### EXERCISE OBJECTIVE
For the word "List", return each line of the data in which it occurs.

(Stored data entries)
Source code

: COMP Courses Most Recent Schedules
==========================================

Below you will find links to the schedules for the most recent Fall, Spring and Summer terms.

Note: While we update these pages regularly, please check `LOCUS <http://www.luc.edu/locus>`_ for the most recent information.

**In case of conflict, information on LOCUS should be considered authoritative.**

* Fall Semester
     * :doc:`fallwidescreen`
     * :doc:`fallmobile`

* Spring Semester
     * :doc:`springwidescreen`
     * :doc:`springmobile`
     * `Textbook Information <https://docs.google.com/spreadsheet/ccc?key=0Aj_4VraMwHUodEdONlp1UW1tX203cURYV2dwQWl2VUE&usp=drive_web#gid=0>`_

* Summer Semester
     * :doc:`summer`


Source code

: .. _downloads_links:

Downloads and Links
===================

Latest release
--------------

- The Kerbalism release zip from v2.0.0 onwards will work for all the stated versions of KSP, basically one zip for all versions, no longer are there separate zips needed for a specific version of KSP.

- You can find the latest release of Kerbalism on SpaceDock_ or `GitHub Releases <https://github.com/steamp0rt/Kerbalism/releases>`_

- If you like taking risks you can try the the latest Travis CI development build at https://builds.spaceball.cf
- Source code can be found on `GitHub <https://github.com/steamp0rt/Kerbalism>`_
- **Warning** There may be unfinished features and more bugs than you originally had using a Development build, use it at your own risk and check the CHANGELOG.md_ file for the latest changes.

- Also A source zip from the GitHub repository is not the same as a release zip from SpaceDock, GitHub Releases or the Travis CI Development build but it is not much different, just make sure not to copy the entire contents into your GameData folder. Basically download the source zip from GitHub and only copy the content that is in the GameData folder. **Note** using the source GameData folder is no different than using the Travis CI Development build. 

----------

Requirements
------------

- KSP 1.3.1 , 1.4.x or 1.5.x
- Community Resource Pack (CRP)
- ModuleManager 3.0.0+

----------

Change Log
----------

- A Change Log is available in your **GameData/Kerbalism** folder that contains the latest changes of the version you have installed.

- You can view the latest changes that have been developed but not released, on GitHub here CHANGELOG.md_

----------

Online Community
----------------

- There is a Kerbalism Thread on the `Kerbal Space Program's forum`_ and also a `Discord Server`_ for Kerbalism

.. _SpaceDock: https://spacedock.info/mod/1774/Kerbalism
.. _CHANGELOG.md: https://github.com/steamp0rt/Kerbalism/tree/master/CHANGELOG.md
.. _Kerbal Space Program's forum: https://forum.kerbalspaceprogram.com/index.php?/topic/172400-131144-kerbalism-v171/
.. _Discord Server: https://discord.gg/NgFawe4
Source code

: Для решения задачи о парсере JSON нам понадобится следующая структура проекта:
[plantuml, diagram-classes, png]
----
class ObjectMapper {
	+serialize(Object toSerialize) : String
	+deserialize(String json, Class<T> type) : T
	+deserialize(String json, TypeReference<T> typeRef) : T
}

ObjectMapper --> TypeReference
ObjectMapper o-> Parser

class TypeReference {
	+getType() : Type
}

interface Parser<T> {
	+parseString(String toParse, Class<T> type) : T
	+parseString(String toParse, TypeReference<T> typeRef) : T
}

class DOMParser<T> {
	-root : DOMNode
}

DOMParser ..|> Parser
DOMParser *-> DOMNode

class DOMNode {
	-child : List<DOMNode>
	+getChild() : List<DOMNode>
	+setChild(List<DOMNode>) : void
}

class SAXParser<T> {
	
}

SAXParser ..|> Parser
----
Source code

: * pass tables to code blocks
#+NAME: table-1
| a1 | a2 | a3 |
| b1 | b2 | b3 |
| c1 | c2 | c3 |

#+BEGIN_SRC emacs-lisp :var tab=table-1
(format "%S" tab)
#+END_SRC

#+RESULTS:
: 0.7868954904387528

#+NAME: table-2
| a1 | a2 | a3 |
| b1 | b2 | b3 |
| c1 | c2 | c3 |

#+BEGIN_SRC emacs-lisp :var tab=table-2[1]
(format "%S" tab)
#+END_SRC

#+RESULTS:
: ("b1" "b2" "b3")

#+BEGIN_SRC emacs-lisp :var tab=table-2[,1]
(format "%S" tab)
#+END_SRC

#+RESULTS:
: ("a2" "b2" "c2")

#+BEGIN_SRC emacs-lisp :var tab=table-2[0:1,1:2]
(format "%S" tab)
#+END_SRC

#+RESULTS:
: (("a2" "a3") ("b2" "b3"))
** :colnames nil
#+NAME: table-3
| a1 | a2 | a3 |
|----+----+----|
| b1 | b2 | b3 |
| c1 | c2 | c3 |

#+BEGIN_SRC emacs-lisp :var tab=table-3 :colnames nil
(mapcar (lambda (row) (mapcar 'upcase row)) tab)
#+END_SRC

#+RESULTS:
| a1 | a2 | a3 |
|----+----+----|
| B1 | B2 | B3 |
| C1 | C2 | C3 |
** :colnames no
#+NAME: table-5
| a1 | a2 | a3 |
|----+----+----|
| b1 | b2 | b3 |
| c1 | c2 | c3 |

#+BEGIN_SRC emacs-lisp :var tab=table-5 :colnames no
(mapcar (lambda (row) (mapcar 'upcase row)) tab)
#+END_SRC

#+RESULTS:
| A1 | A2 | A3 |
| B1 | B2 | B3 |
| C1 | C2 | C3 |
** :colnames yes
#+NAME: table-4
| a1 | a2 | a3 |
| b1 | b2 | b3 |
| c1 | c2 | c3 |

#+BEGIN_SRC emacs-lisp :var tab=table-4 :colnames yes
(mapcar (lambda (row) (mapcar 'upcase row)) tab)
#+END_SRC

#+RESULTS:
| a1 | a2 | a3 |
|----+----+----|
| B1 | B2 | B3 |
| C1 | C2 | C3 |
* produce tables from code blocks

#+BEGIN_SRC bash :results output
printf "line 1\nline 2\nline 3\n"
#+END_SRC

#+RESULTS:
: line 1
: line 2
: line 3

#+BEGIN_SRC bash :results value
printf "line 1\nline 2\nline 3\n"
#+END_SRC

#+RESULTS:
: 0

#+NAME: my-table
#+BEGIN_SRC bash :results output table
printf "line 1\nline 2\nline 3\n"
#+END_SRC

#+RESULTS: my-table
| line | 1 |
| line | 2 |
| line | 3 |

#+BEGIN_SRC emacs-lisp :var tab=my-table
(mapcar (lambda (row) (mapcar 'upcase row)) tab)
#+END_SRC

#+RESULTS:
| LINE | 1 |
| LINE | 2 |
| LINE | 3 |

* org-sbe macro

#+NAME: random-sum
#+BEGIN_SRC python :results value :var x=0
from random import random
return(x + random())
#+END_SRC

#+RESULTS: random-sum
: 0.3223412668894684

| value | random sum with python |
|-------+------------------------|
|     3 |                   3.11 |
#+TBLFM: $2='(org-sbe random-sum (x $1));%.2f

### TASK RESPONSE
	-child : List<DOMNode>
	+getChild() : List<DOMNode>
	+setChild(List<DOMNode>) : void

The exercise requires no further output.